Work to complete:
a – In the Olbermann lawsuit article, what payout did the deal give Olbermann in place of the $50 million he had sued for?
b – Retype the portion of the Olbermann lawsuit article between "According to the New" and "had sued for.", inclusive, keeping every character unchanged.

Keith Olbermann Settles Lawsuit With Al Gore, Gets Just 10 Percent of Original Contract

March 14th, 2013 1:55 AM

Keith Olbermann, the whiney, deranged former MSNBC anchor has settled a lawsuit he had filed against his former employer Current TV, taking home far less than he had been asking for.

According to the New York Post, Olbermann and attorneys representing the former owners of Current TV, which was sold to the Qatari-government-owned Al Jazeera network earlier this year, reached a deal to give him a $5 million payout instead of the $50 million he had sued for.

The lawsuit was a classic example of a liberal-on-liberal fight with Olbermann pitting himself against former U.S. vice president Al Gore and could have gone on for years according to the Post's Michael Shain:

Current claimed the big-ego anchor had “sabotaged” the struggling new network by refusing to work with people there and not showing up for work. [...]

Papers filed by Olbermann’s lawyers — which were making the rounds of media Web sites all year — offered a rare (and sometimes hilarious) glimpse into the workings of a new news network

“Keith Olbermann was disheartened to discover Al Gore, Joel Hyatt and the management of Current are no more than dilettantes portraying entertainment executives,” the papers claimed.

Extracted data entries:
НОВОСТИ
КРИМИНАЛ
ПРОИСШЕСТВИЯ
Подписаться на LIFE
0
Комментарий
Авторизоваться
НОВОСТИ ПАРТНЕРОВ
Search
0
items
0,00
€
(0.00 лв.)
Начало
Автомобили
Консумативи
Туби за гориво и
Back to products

* * *

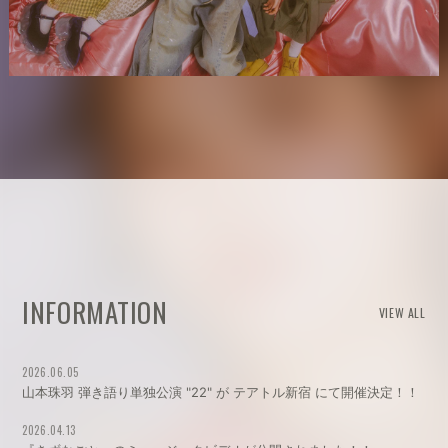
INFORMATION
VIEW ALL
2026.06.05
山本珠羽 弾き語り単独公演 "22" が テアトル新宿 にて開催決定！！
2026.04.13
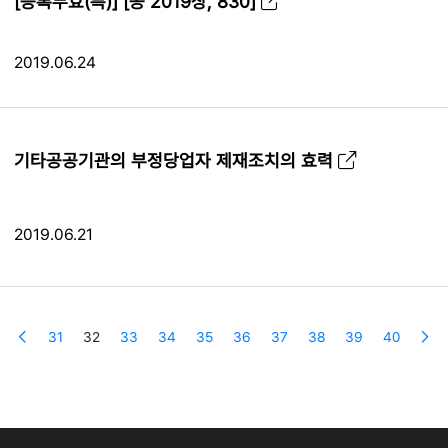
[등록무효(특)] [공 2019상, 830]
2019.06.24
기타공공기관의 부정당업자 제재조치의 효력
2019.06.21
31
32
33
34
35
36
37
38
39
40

==

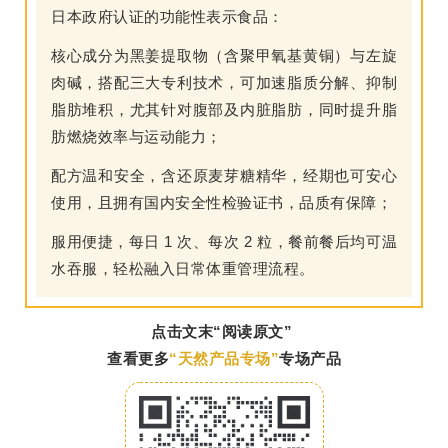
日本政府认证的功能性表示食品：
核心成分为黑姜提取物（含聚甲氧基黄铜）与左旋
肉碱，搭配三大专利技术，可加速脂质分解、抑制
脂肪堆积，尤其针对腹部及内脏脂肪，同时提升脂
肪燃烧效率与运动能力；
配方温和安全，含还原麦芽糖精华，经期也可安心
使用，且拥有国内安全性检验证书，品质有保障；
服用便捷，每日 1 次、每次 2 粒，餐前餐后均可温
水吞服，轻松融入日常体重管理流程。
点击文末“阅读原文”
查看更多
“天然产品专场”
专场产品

Exercise results:
a – A $5 million payout.

b –
According to the New York Post, Olbermann and attorneys representing the former owners of Current TV, which was sold to the Qatari-government-owned Al Jazeera network earlier this year, reached a deal to give him a $5 million payout instead of the $50 million he had sued for.